7. The service tax is required to be paid by the service providers on the basis of the documents maintained by themselves. They are required to self-assess the amount of service tax and pay the same and follow it up by filing the periodical ST-3 returns. In this case, the Revenue has undertaken such proceedings against the appellant on the basis of the intelligence that they are evading service tax. However, no incriminatory documents were recovered during such search proceedings to evidence any suppression of taxable service and consequently, evasion of service tax. The entire demand has been based solely on the statement given by the proprietor in which he has indicated a rough estimate of the quantum of service tax evaded by them.
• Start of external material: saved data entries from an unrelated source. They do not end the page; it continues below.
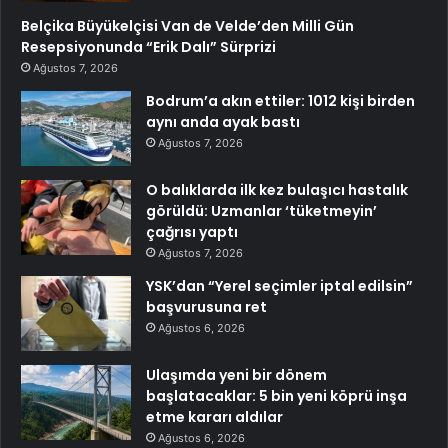
Belçika Büyükelçisi Van de Velde’den Milli Gün
Resepsiyonunda “Erik Dalı” Sürprizi
Ağustos 7, 2026
Bodrum’a akın ettiler: 1012 kişi birden
aynı anda ayak bastı
Ağustos 7, 2026
O balıklarda ilk kez bulaşıcı hastalık
görüldü: Uzmanlar ‘tüketmeyin’
çağrısı yaptı
Ağustos 7, 2026
YSK’dan “Yerel seçimler iptal edilsin”
başvurusuna ret
Ağustos 6, 2026
Ulaşımda yeni bir dönem
başlatacaklar: 5 bin yeni köprü inşa
etme kararı aldılar
Ağustos 6, 2026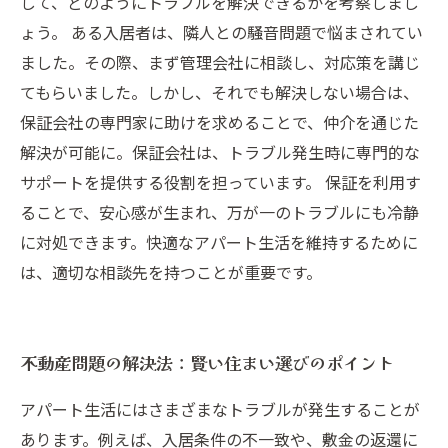
して、どのようにトラブルを解決できるかを考察しまし
ょう。 ある入居者は、隣人との騒音問題で悩まされてい
ました。その際、まず管理会社に相談し、対応策を講じ
てもらいました。しかし、それでも解決しない場合は、
保証会社の専門家に助けを求めることで、仲介を通じた
解決が可能に。保証会社は、トラブル発生時に専門的な
サポートを提供する役割を担っています。 保証を利用す
ることで、安心感が生まれ、万が一のトラブルにも冷静
に対処できます。快適なアパート生活を維持するために
は、適切な相談先を持つことが重要です。
不動産問題の解決法：賢い住まい選びのポイント
アパート生活にはさまざまなトラブルが発生することが
あります。例えば、入居条件の不一致や、敷金の返還に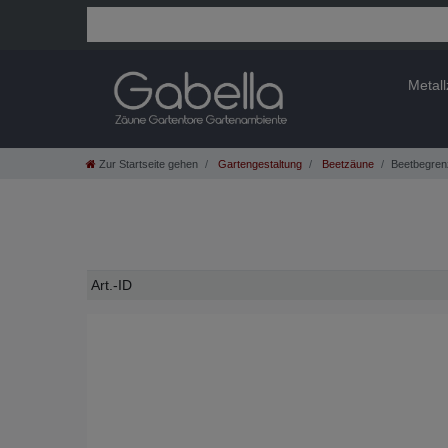
Metal
Zur Startseite gehen
Gartengestaltung
Beetzäune
Beetbegren
Technisches
Wert
Art.-ID
Merkmal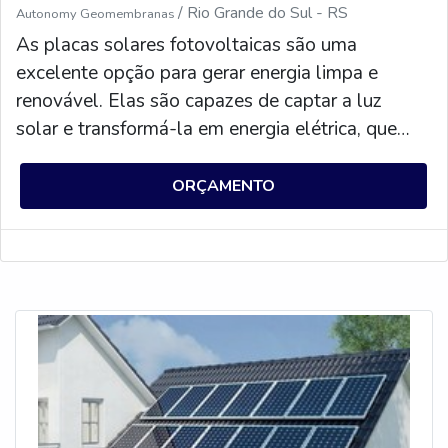
/ Rio Grande do Sul - RS
Autonomy Geomembranas
As placas solares fotovoltaicas são uma
excelente opção para gerar energia limpa e
renovável. Elas são capazes de captar a luz
solar e transformá-la em energia elétrica, que
pode ser usada para alimentar residências,
empresas e outros locais. Além disso, as placas
ORÇAMENTO
solares fotovoltaicas são eficientes, duráveis e
não emitem gases poluentes. Elas também são
uma ótima alternativa para reduzir os custos de
energia, pois a energia solar é gratuita.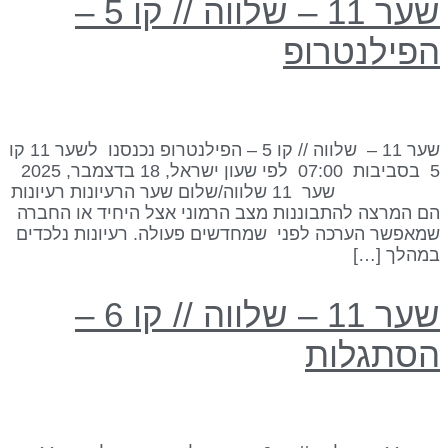
שער 11 – שלווה // קו 5 –
פילנטרופ
שער 11 – שלווה // קו 5 – הפילנטרופ נכנסנו לשער 11 קו
5 בסביבות 07:00 לפי שעון ישראל, 18 בדצמבר, 2025
שער 11 שלווה/שלום שער הרעיונות רעיונות
ם המרצה להתבוננות מצב הרמוני אצל היחיד או החברה
מאפשר הערכה לפני שמחדשים פעולה. רעיונות נלכדים
מהלך […]
שער 11 – שלווה // קו 6 –
סתגלות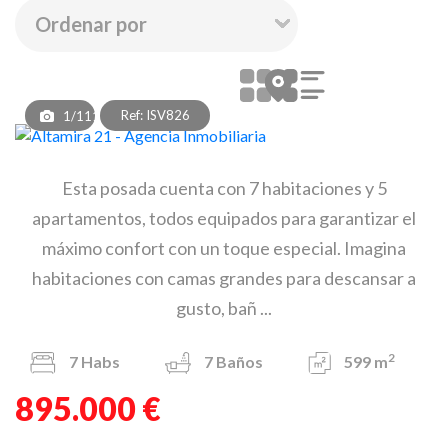
Ref: ISV826
1/111
Esta posada cuenta con 7 habitaciones y 5
apartamentos, todos equipados para garantizar el
máximo confort con un toque especial. Imagina
habitaciones con camas grandes para descansar a
gusto, bañ ...
2
7
Habs
7
Baños
599 m
895.000 €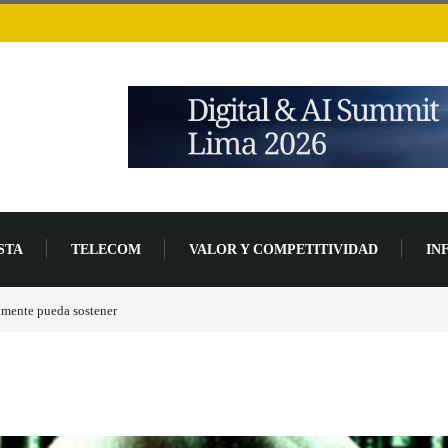
STA
TELECOM
VALOR Y COMPETITIVIDAD
IN
de desarrollo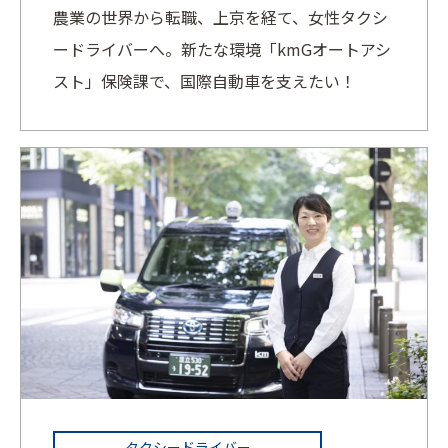
農業の世界から転職、上京を経て、女性タクシ
ードライバーへ。新たな環境「kmGオートアシ
スト」保険課で、国際自動車を支えたい！
タクシードライバー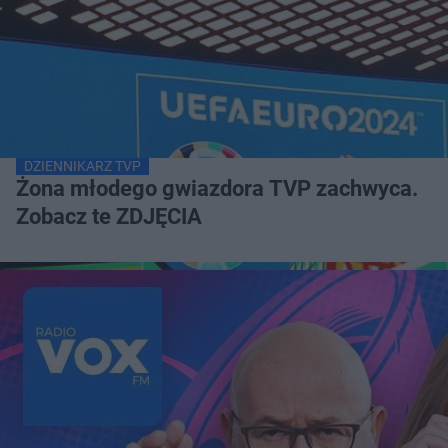
DZIENNIKARZ TVP
Żona młodego gwiazdora TVP zachwyca.
Zobacz te ZDJĘCIA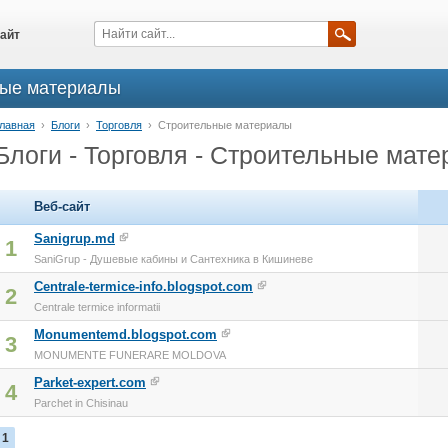
айт
ные материалы
лавная
›
Блоги
›
Торговля
›
Строительные материалы
Блоги - Торговля - Строительные мат
Веб-сайт
Sanigrup.md
1
SaniGrup - Душевые кабины и Сантехника в Кишиневе
Centrale-termice-info.blogspot.com
2
Centrale termice informatii
Monumentemd.blogspot.com
3
MONUMENTE FUNERARE MOLDOVA
Parket-expert.com
4
Parchet in Chisinau
1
Revenue has not undertaken any investigation further for recording of such statements. The appellant has submitted in the appeal that the demand cannot be upheld on the basis of such arbitrary quantification. They have further submitted that only on the basis of such statement, malafide intention and suppression of facts also cannot be alleged against them to invoke the extended period of limitation.

8. On careful consideration of the circumstances of the case, we are of the view that the statement of the proprietor relied upon by the Revenue, can at best raise suspicion to suggest that the taxable value declared by the appellant is not correct or suppressed. However, before fastening the service tax demand and the connected penalties under various sections, it was incumbent on the revenue to come up with tangible evidence to prove the suppression of facts and to quantify the demand on the basis of documentary evidence. On the other hand, what we notice is rather arbitrary quantification on the basis of a ball park figure indicated by the proprietor. Accordingly, we find it difficult to uphold the demands imposed upon the appellant.

9. In view of the above, the impugned order is set aside and the appeal is allowed.

[Operative portion of the order already pronounced in open court] ( S.K. Mohanty ) Member (Judicial) ( V. Padmanabhan ) Member (Technical) Ckp.